Re: I18N (was: Closing rdfms-difference-between-ID-and-about) from Dan Connolly on 2001-10-19 (w3c-rdfcore-wg@w3.org from October 2001)

From: Dan Connolly <connolly@w3.org>
Date: Fri, 19 Oct 2001 11:51:47 -0500
To: Jeremy Carroll <jjc@hplb.hpl.hp.com>
CC: w3c-rdfcore-wg@w3.org, w3c-i18n-ig@w3.org
Message-ID: <3BD05A23.E49AAE21@w3.org>

Jeremy Carroll wrote:
> 
> Mark Davis:
> > If the character % were itself escaped, then escaping *would be* fully
> reversible.
> 
> Hmmm, not if you don't know the charset of the original character sequence.
> I seem to remember an example of a non UTF-8 URL in charmod.
> 
> ===
> 
> My take on the erratum at http://www.w3.org/XML/xml-V10-2e-errata#E26. is
> that RDF needs to specify that for RDF/XML documents the RDF processor
> should escape the URI as soon as it can (i.e. just after it gets it from the
> XML processor, or straight after turning a relative URI into an absolute
> one, whichever happens later). i.e. the RDF needs are diammetrically opposed
> to the XML solution.

You're not saying the XML solution conflicts with what RDF needs,
are you? This issue is so messy that I have a hard time following...
but if I understand correctly, the XML processors can
follow the advice that the XML Core WG has given, and RDF
stuff can be layered on top, and it all works out. True?

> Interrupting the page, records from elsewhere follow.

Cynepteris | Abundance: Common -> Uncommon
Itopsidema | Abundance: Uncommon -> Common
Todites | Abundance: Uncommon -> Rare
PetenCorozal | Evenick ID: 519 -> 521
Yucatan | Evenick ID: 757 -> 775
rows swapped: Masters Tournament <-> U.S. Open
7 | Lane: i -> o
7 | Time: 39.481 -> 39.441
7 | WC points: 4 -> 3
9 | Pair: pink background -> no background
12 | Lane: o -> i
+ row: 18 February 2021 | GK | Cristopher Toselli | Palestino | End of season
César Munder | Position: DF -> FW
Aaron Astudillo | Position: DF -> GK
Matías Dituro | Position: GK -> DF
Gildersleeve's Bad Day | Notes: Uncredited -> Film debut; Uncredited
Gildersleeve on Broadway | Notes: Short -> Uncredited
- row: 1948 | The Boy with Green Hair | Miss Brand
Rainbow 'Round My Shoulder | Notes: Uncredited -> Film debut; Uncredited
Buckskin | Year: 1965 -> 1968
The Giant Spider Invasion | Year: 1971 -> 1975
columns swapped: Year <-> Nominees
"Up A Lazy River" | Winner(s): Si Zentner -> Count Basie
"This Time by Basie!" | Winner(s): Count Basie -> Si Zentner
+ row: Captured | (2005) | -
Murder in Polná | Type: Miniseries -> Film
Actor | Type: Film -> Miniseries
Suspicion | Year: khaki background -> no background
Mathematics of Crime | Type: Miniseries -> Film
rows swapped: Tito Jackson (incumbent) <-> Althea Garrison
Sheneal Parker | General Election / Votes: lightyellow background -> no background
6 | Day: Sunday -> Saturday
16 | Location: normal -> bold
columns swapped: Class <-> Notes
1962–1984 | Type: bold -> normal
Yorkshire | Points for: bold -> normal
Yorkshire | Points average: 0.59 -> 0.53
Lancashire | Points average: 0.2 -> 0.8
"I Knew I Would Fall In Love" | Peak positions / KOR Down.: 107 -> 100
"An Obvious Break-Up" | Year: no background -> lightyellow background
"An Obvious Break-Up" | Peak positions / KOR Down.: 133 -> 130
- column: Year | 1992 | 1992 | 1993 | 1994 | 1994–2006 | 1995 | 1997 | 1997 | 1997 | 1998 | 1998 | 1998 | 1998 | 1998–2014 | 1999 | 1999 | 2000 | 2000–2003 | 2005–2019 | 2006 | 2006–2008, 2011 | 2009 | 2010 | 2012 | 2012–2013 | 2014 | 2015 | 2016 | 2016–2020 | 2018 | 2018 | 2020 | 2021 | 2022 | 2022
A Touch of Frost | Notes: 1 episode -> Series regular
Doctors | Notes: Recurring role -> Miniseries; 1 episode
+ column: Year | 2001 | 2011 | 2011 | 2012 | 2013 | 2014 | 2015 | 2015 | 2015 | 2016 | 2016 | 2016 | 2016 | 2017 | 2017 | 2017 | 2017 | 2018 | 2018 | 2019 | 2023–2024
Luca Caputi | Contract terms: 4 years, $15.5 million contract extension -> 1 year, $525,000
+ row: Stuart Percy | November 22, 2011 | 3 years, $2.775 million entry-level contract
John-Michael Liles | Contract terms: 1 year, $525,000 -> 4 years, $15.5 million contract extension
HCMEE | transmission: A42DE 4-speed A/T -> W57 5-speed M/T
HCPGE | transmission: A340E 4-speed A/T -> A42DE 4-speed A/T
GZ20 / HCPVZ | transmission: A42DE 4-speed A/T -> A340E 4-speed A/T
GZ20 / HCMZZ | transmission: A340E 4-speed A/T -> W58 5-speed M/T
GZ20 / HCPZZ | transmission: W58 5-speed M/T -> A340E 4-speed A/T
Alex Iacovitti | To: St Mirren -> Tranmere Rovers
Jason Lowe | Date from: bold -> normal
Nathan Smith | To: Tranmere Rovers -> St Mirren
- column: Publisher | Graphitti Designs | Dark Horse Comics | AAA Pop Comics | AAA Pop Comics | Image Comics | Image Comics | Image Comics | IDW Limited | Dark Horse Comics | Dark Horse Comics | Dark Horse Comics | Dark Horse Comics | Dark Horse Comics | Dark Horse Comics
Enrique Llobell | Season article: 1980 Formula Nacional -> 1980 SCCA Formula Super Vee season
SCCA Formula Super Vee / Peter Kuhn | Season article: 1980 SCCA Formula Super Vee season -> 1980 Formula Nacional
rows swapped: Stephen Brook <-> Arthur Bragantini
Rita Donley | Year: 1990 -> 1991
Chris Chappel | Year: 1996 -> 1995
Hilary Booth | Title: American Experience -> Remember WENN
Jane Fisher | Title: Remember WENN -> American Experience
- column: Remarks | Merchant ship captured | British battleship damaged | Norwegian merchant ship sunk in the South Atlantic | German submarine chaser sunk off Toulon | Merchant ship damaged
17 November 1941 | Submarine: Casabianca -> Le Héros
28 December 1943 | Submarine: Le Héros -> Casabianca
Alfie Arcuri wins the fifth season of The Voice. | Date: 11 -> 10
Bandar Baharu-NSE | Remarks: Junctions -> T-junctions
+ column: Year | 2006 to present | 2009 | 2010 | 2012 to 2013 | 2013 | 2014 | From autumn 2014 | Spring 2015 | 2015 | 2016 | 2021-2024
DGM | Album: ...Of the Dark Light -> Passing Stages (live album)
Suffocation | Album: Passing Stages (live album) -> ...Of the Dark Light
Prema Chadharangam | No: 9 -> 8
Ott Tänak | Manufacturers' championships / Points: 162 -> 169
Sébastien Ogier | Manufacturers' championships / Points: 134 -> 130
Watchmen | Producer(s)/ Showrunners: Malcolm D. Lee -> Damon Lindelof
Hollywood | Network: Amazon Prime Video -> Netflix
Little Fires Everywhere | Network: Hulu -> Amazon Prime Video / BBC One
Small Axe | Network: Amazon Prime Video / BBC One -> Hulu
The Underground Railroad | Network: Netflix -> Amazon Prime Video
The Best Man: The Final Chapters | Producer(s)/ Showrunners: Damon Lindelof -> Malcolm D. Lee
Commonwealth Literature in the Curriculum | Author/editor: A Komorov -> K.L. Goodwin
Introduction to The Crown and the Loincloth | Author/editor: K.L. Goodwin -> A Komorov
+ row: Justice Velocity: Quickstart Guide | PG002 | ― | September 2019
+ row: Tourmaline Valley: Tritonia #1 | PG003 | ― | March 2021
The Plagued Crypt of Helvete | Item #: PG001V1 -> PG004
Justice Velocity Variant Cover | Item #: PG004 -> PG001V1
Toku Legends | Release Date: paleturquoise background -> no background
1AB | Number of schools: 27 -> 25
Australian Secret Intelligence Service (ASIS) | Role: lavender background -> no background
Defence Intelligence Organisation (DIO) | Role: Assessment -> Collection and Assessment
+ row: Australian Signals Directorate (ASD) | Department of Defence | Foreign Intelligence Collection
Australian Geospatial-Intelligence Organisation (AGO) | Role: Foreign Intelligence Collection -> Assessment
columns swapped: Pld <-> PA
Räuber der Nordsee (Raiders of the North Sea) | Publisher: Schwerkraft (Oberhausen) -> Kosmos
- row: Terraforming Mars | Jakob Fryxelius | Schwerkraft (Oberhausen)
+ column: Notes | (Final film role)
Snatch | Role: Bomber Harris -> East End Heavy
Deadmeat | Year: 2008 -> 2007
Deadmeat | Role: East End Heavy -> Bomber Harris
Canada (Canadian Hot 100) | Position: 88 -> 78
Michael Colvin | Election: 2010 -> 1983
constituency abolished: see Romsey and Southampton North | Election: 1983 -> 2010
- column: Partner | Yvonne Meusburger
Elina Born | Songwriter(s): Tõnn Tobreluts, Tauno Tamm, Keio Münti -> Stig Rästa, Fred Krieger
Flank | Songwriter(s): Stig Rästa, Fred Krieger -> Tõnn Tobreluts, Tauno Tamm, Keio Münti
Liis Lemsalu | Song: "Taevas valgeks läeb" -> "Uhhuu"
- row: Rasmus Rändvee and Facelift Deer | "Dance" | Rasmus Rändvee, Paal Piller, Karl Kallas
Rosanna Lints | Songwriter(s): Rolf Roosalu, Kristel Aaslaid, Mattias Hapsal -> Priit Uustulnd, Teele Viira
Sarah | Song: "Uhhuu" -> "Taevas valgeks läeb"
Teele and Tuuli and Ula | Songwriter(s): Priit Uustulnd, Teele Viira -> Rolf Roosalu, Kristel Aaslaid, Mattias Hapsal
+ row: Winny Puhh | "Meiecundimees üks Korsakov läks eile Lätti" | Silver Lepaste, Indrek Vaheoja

> The reason for this is that URI equality is important in RDF. The realistic
> algorithm for URI equality is binary comparison, and this only works by
> determining a normalized form for URI's. Because of the one-way nature of
> URI escaping (see above) it is necessaary to normalize to the fully encoded
> form (with uppercase hexadecimal escapes) rather than the fully unencoded
> form.
> 
> I think that the internal representation of  international URIs in RDF
> should be US ASCII RFC 2396 URIs.

If folks are reading in RDF/xml with the intention of 
writing it back out as RDF/xml, I might suggest they
keep the pre-decoded unicode string around as well
as the US ASCII URI....

> For RDF/XML output, and other human display, we could suggest that
> applications should make best efforts to reverse the escaping, with the
> exception of the % character and any that are not well-formed UTF-8.

That's perhaps a useful heuristic for human display, but for
RDF/XML output, it seems unwise. In general, you can't tell
that the %fc%c4 in
	http://example/%fc%c4
is intended to be the utf-8 encodong of a unicode character,
or if it's just two octets that the server was encoding
for other purposes.

Hmm... in some sense, it doesn't matter... if you
put the unicode character in the XML file, the RDF
guy on the other end will get the right URI back out.

But on the other hand, any XSLT code in between will
fail to match it. Hmm...

-- 
Dan Connolly, W3C http://www.w3.org/People/Connolly/

Received on Friday, 19 October 2001 12:52:58 UTC